Week 2 of 12 · Part A — Applied Safety

Testing & Versioning the Policy

A policy is never finished — it's tested against real samples, found wanting, and versioned with reasons

Day 9 ~70 minutes Concept

Day 9 of 60

A policy is a hypothesis until you test it

Yesterday you encoded your taxonomy. Today you try to break it. A taxonomy that has only ever seen the examples its author wrote is untested — it's a hypothesis, not a policy. Real policy quality comes from running it against samples you didn't design for, finding the cases where its definitions are ambiguous or its tiers disagree with your judgment, and fixing them deliberately. The edge cases are where the standard actually gets written.

The thesis

The value of a policy isn't in its first draft — it's in the loop: test on real-ish samples → find a definitional gap → fix it → record why. Every ambiguity you resolve makes the next thousand decisions more consistent. A policy that never reaches v2 was never actually stress-tested.
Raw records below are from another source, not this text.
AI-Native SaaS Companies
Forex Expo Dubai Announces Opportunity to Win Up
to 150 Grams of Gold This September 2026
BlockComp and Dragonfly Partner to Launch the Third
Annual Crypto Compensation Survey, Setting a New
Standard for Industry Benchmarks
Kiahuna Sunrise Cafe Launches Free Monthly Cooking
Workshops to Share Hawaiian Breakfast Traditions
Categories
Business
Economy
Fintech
This is the Week 1 Reflection Ritual applied to your own document: when a sample is ambiguous, you don't guess silently — you document the ambiguity precisely, make a provisional call, and feed it back into the policy as a sharper definition or a new tie-breaker. Disagreement is data.

How to test a taxonomy honestly

Core Theory

1 · Use samples you didn't write

Author-written examples confirm what you already believe. Pull or construct real-ish samples — borderline cases, benign look-alikes, things from a different angle than you designed for. The AILuminate hazard categories are a good source of realistic case types to probe each of your categories against.
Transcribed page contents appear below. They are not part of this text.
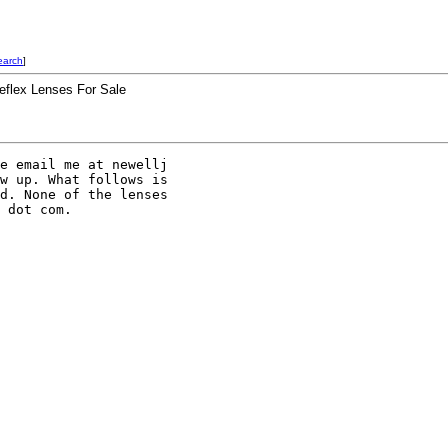
earch
]
Reflex Lenses For Sale
e email me at newellj 

w up. What follows is 

d. None of the lenses 

 dot com. 
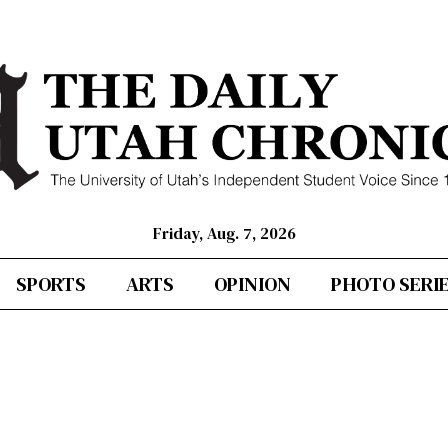
Friday, Aug. 7, 2026
SPORTS
ARTS
OPINION
PHOTO SERI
2 · Measure agreement, not just correctness

Have someone else (or your code, or a separate reading) apply your taxonomy to the same 10+ samples and compare. Where you disagree is a definitional gap — the definition admitted two readings. Each disagreement is a precise pointer to a sentence that needs tightening.

3 · Look for the two failure shapes

Definitional gaps come in two flavors: under-coverage (a real harm has no category, or falls between two) and over-firing (a benign item matches a category because the definition forgot an exclusion). The second is your over-refusal source — fix it at the policy level, before it ever reaches a model.

Why labs publish their taxonomies and revise them

The reason frontier policies like the OpenAI Model Spec are versioned, public documents is that no one gets the categories right the first time. They ship a version, observe where it's applied inconsistently, and revise — the same loop you're running on a smaller scale. Treating your policy as a living, versioned artifact is what a mature safety org does.

Versioning: the changelog is the artifact

When you fix a definitional gap, the fix itself is only half the value — the other half is the recorded reason. A policy changelog (v1 → v2, with what changed and why) is what lets a team trust the policy and lets a future reviewer understand why a borderline case is ruled the way it is. It's also your evidence: in an interview or a review, "I revised the self-harm definition in v2 to exclude clinical/medical discussion after it over-fired on three benign samples" is a far stronger claim than "I wrote a good policy."

Produce a v2 today

The goal for today is concrete: test on 10+ samples, find and fix at least two definitional gaps, and produce a v2 of your policy with a changelog entry for each fix. The honors move is having someone else apply your taxonomy and comparing results — their disagreements are the gaps you can't see yourself.

Your work today

Test, Fix, and Version

~70 minutes

Assemble 10+ real-ish samples to test your taxonomy — include borderline cases and benign look-alikes. Use the AILuminate hazard categories to make sure you probe every category you defined.
Run each sample through your taxonomy.py and your own judgment. Where they disagree, write down the definitional gap — which sentence admitted two readings.
Fix at least two gaps (tighten a definition, add an exclusion, or add a tie-breaker). Re-run the samples to confirm the fix.
Write a policy changelog: v1 → v2, each change with its reason. Skim how the OpenAI Model Spec frames revisions for the tone.

The expert move

A practitioner writes a policy and ships it. An expert treats the policy as a living artifact under test — and knows the disagreements it produces are not failures but the highest-signal data the policy will ever generate. The altitude jump is owning the revision loop: turning each ambiguous call into a tightened definition and a changelog entry, so one person's judgment compounds into a standard a whole team can apply consistently.

Say this in an interview: "I version my policies. I test the taxonomy on samples I didn't write, treat every reviewer disagreement as a definitional gap, and fix it in a v2 with a changelog that records why. A policy's quality isn't in its first draft — it's in how disciplined the revision loop is, because that loop is what makes thousands of downstream decisions consistent."

Today's Takeaways

An untested policy is a hypothesis; quality comes from running it on samples you didn't design for.
Reviewer disagreement = a definitional gap — a precise pointer to a sentence to tighten.
Watch both failure shapes: under-coverage and over-firing (the over-refusal source).
The changelog is the artifact: v1 → v2 with reasons is what makes a policy trustworthy and defensible.